Oral Presentation The Joint Annual Scientific Meetings of the Endocrine Society of Australia and the Society for Reproductive Biology 2017

Development of a next generation sequencing platform for comprehensive somatic mutation testing in thyroid cancer (#108)

Michael Mond 1 2 3 4 5 , Elizabeth Algar 1 5 , Medina Pell 3 , Leon A Bach 4 5 6 , James C Lee 1 4 5 6 , Mark Pace 5 6 , Jonathan Serpell 4 5 6 7 , Duncan J Topliss 4 5 6 , Chris Gilfillan 2 4 5 , Peter J Fuller 1 3 4 5
  1. Monash Health, Clayton, VIC, Australia
  2. Eastern Health, Box Hill, VIC
  3. Hudson Institute, Clayton, VIC, Australia
  4. Monash University, Clayton, VIC
  5. Monash Partners Academic Health Science Center, Melbourne, VIC
  6. Alfred Health, Prahran, VIC
  7. Peninsula Health, Frankston, VIC


Genetic classification is gaining increasing traction in refining the diagnosis and prognosis of thyroid cancer. Comprehensive mutation analysis is currently only available at specialized overseas centers. We sought to develop a suitable next generation sequencing (NGS) platform and to examine the mutation profile of a group of aggressive tumours.


Previously published platforms for targeted analysis of thyroid cancer were collated with findings from The Cancer Genome Atlas project. DNA and RNA panels were designed to detect point mutations and indels in 58 genes; and 52 gene fusions respectively.

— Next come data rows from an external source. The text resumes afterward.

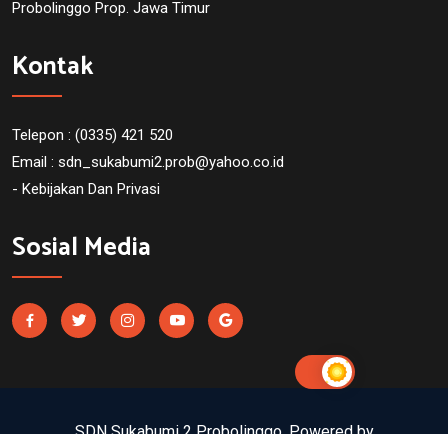
Probolinggo Prop. Jawa Timur
Kontak
Telepon : (0335) 421 520
Email :
sdn_sukabumi2.prob@yahoo.co.id
- Kebijakan Dan Privasi
Sosial Media
SDN Sukabumi 2 Probolinggo. Powered by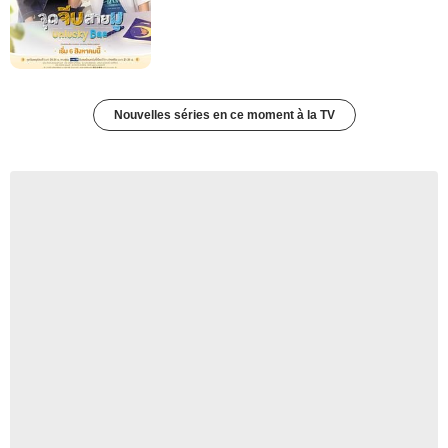
Nouvelles séries en ce moment à la TV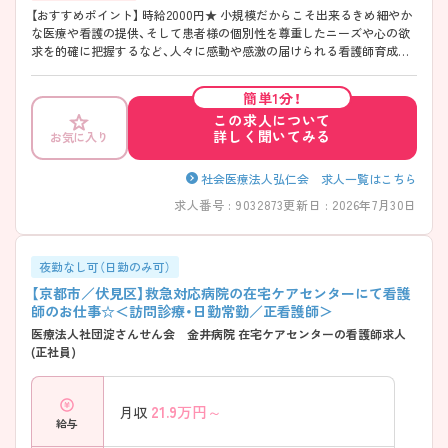
【おすすめポイント】 時給2000円★ 小規模だからこそ出来るきめ細やか
な医療や看護の提供、そして患者様の個別性を尊重したニーズや心の欲
求を的確に把握するなど、人々に感動や感激の届けられる看護師育成に
力を注いでおられます。 また急なお休みなどにも対応していただける、
子育て中の方にも働きやすい環境ですよ！ 詳しくはアドバイザーにお問
簡単1分！
い合わせください。
この求人について
詳しく聞いてみる
お気に入り
社会医療法人弘仁会 求人一覧はこちら
求人番号 : 9032873
更新日 : 2026年7月30日
夜勤なし可（日勤のみ可）
【京都市／伏見区】救急対応病院の在宅ケアセンターにて看護
師のお仕事☆＜訪問診療・日勤常勤／正看護師＞
医療法人社団淀さんせん会 金井病院 在宅ケアセンターの看護師求人
(正社員)
21.9
万円～
月収
給与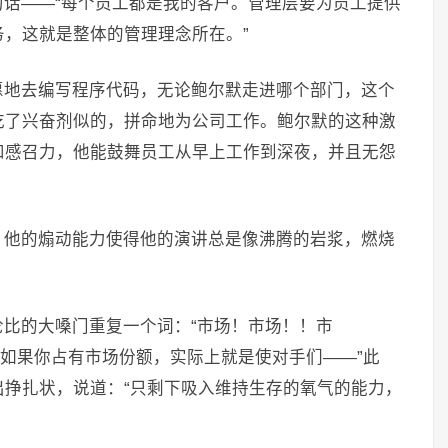
话——“每个员工都是我的客户。管理层要为员工提供
，这就是整体的管理理念所在。”
愿地去编写程序代码，无论鲍尔默走进哪个部门，这个
吃了兴奋剂似的，拼命地为公司工作。鲍尔默的这种激
和感召力，他能鼓舞员工从早上工作到深夜，并且无怨
，他的煽动能力使得他的演讲总是像沸腾的岩浆，燃烧
比的大嗓门重复一个词：“市场！市场！！市
：如果你占有市场份额，实际上就是使对手们——”此
挣扎状，说道：“只剩下吸入维持生存的氧气的能力，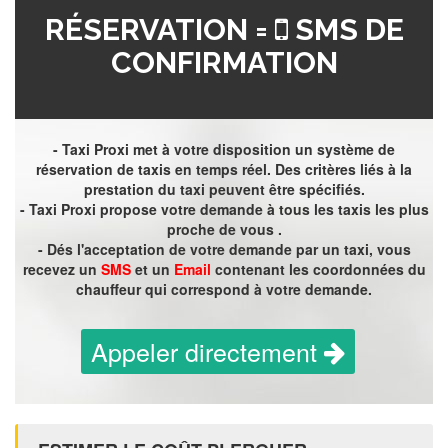
RÉSERVATION =
SMS DE
CONFIRMATION
- Taxi Proxi met à votre disposition un système de
réservation de taxis en temps réel. Des critères liés à la
prestation du taxi peuvent être spécifiés.
- Taxi Proxi propose votre demande à tous les taxis les plus
proche de vous .
- Dés l'acceptation de votre demande par un taxi, vous
recevez un
SMS
et un
Email
contenant les coordonnées du
chauffeur qui correspond à votre demande.
Appeler directement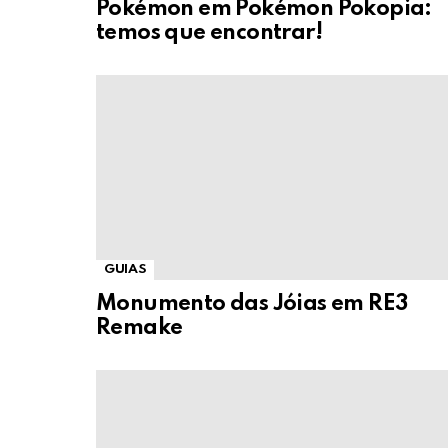
Pokémon em Pokémon Pokopia:
temos que encontrar!
GUIAS
Monumento das Jóias em RE3
Remake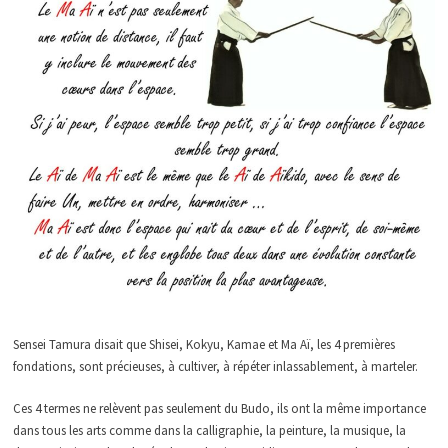
Sensei Tamura disait que Shisei, Kokyu, Kamae et Ma Aï, les 4 premières
fondations, sont précieuses, à cultiver, à répéter inlassablement, à marteler.
Ces 4 termes ne relèvent pas seulement du Budo, ils ont la même importance
dans tous les arts comme dans la calligraphie, la peinture, la musique, la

Nucleic acids were extracted from frozen and formalin-fixed paraffin-embedded (FFPE) tissue. DNA was initially analysed using the Agilent Haloplex® system and subsequently the Agilent SureSelect® system. RNA was analysed using the NuGEN Ovation® system. Sequencing was performed on the Illumina MiSeq platform and data analysed using proprietary software.


DNA analysis on 23 tumours with the Agilent Haloplex® system identified most previously known mutations but showed inconsistent coverage across target regions. Subsequent analysis with the SureSelect® system showed consistent coverage for all 16 samples; mutations were identified in 12/16 (75%). In a group of aggressive tumours, dual TERT C282T and BRAFV600E or NRASQ61R mutations were identified in 8/16 (50%). Additional mutations were identified in KRAS, RET, TP53, PIK3CA and ARID1B.

RNA analysis was performed on 31 tumours (19 frozen; 12 FFPE) that had previously tested negative for point mutations in BRAF or RAS. Analysis was possible in 23/31 (74%). Gene fusions were identified in 8/31 (26%) and included RET/PTC1, PAX/PPARgamma, ETV6/NTRK3, TPM3/NTRK1 and BRAF/CCNY.


In this  study, we demonstrated the feasibility of comprehensive genetic analysis of thyroid tumours using NGS. This approach is efficient and cost effective. Further work will be required to test its suitability for FNA analysis and to integrate genetic testing into clinical practice.